Give back exactly the lines of the entries below from the line with "Page size: 1241x1754." to the line with "List each element's", inclusive, and only those.

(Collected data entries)
◇ ◇ ◇ ◇
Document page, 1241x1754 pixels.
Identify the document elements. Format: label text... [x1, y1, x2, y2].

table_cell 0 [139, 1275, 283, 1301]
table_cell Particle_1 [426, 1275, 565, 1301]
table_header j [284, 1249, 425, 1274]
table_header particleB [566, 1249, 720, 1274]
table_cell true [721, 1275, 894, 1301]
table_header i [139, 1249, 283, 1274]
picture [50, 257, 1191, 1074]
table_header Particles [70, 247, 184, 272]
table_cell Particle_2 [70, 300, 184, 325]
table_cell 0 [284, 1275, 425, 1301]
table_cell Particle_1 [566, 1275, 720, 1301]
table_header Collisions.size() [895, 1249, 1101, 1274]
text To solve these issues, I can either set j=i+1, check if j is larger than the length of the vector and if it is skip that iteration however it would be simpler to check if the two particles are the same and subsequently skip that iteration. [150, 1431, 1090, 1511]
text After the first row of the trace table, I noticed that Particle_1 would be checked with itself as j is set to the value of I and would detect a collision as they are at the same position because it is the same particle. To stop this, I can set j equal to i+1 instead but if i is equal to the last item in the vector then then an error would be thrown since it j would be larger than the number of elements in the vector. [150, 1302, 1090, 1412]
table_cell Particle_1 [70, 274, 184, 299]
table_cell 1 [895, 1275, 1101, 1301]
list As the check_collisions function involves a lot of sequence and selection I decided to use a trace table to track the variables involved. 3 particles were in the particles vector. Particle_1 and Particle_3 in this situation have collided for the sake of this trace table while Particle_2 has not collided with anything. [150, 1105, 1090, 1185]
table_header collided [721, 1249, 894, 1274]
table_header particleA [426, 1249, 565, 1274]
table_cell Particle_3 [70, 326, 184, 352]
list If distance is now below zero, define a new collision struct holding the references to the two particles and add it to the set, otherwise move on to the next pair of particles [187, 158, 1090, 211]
◇ ◇ ◇ ◇
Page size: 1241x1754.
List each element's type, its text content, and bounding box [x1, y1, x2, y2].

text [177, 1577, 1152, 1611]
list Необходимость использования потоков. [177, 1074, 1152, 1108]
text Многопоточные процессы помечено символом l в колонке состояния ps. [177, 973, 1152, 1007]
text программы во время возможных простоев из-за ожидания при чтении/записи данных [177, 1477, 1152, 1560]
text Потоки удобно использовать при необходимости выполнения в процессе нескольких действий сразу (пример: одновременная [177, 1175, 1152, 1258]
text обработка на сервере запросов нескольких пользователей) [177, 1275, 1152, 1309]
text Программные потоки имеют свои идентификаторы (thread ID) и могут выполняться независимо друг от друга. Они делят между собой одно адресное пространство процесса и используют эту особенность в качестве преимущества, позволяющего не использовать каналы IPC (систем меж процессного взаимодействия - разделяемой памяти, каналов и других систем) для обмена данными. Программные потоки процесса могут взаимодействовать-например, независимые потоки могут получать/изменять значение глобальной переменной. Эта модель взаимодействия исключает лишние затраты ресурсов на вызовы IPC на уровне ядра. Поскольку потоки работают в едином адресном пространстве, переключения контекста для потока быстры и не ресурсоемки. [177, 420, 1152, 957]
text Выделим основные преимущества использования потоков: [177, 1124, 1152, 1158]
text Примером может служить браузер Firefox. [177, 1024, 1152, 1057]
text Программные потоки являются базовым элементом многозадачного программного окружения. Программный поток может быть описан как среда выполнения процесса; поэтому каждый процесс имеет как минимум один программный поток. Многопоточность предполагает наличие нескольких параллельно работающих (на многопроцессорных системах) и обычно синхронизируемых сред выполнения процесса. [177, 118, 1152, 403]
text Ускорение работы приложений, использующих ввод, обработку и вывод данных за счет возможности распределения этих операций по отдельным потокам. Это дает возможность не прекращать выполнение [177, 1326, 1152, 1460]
◇ ◇ ◇ ◇
## SOLVED EXERCISE
Page size: 1241x1754.
List each element's type, its text content, and bounding box [x1, y1, x2, y2].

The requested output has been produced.